His parents, Art and Lei Norman, began shopping for vineyard land in 1971. An engineer, Art Norman learned winemaking from his father, Art Norman Sr., while growing up in Oakland.
They purchased the acreage on Vineyard Drive in the Adelaida region and sold grapes to local producers, including Gary Eberle’s Estrella River Winery.
“We were looking for 2 acres and ended up with 40,” Lei Norman said. “We planted the first 10 acres by ourselves, vine by vine by vine.”
After crafting its first bottles in 1992, Norman Vineyards opened the winery the next year.
In 2005, it brought Felten on as general manager and winemaker. As director of winemaking for Eos Estate Winery for the previous decade, he was well acquainted with the Normans.
“I’d always wanted to work for Art,” Felten said. “He must have known he was getting close to passing the baton. I was going to work with him for two or three years.”
But in 2006, Art Norman died.
“I was not the salesman, my husband was,” his widow said. “I think it’s time for the younger generation to take over.”
Now 70, Lei Norman officially retired on New Year’s Day.
She will still be involved with bookkeeping and other aspects, but has given control to her son, who is also a chef. He has the same outgoing traits, she said, that made her husband successful at selling.
Planning to do more volunteer work, she will also move from her home on the winery property to live in the city.
Her son has brought a more youthful, rockabilly vibe to Norman Vineyards and its tasting room.
“He’s attracted a younger crowd that’s into classic cars, tattoos and old rock and roll,” Felten said. That’s a great market to tap into.”
The younger Norman also plans to eliminate small lots of higher-priced, reserve wine available only to wine club members.
Existing stock ranges from about $13 to $42 a bottle.
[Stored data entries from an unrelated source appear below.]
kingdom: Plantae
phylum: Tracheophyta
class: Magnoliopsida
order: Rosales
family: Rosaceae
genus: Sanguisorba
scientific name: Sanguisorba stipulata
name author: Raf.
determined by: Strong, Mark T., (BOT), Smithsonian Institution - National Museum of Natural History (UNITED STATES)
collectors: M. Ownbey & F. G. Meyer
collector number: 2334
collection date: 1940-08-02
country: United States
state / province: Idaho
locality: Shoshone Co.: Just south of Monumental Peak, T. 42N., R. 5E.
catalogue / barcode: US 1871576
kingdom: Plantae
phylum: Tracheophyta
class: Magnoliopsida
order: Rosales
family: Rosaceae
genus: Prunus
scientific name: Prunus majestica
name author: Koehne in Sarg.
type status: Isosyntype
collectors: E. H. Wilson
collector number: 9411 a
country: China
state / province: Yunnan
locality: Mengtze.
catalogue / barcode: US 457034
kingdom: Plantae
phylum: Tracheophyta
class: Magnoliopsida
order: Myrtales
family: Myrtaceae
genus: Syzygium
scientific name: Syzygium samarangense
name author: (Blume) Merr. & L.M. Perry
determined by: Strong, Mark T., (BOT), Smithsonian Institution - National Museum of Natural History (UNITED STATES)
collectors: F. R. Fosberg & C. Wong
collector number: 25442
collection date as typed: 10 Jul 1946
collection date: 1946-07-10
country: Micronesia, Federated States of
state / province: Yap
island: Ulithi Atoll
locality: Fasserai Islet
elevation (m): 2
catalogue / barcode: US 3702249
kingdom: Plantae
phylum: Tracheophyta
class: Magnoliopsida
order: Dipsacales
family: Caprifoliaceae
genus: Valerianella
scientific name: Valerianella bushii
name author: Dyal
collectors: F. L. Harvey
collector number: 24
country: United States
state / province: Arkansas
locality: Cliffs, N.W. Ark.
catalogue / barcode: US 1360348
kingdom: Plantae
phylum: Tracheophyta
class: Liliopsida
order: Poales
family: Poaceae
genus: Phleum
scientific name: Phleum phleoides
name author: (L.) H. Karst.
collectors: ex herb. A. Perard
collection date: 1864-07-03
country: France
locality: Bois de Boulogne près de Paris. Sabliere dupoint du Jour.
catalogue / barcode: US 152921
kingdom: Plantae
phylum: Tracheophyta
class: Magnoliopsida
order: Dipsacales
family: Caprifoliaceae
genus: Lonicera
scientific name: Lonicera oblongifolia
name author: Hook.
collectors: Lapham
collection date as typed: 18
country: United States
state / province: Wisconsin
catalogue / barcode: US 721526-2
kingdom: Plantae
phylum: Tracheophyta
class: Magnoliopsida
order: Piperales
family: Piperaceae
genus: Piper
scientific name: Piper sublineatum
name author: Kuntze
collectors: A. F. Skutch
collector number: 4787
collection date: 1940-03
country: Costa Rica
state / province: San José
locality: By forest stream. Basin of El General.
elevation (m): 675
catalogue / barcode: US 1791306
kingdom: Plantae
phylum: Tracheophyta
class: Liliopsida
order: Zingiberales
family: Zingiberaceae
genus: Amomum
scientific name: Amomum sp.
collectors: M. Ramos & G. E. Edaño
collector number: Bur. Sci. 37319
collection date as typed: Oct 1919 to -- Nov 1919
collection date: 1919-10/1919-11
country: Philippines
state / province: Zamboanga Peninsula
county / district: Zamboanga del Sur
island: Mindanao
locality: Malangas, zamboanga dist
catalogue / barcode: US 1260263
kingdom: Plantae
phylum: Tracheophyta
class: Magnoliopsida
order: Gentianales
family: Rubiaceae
Felten said its most popular wine, The Monster Zinfandel, sells for between $25 and $28.
With distribution in 48 U.S. states, Canada, China, Japan, Germany and Belgium, Norman will focus on the more popular wines.
New releases will be in the $20 range.
“I’m going to streamline and basically go back to what we started with: zinfandel, cabernet sauvignon, Bordeaux blends, pinot grigio, chardonnay and white zinfandel,” the younger Norman said. “The seven wines that I sell (the most) are at about a $25 price point.”
Current annual production is 7,000 cases — much lower than the 25,000 cases anticipated from the 2005 vintage.
“We sold a lot of bulk wine,” Felten said. “We still have quite a bit of inventory to burn through. It really doesn’t make sense for us to keep this facility.”
Felten gave his 90-day notice Tuesday. Norman plans to keep the other four full-time workers, whom he considers part of the family.
Felten Cellars will release its first wines this summer, including a pinot noir in the traditional Burgundian style. The grapes are from Will Webster’s vineyard, Felten said. It will sell in the low $30 range.
He is still looking for a quality white wine for his initial release. Starting with 500 cases, Felten plans to slowly build to a maximum of 2,000 a year.
“I’ve always wanted to have my own small brand,” Felten said. But he added: “I’m emotionally invested in the Norman brand and Art’s legacy. I’m going to certainly continue my relationship with Jim and Lei for years to come.”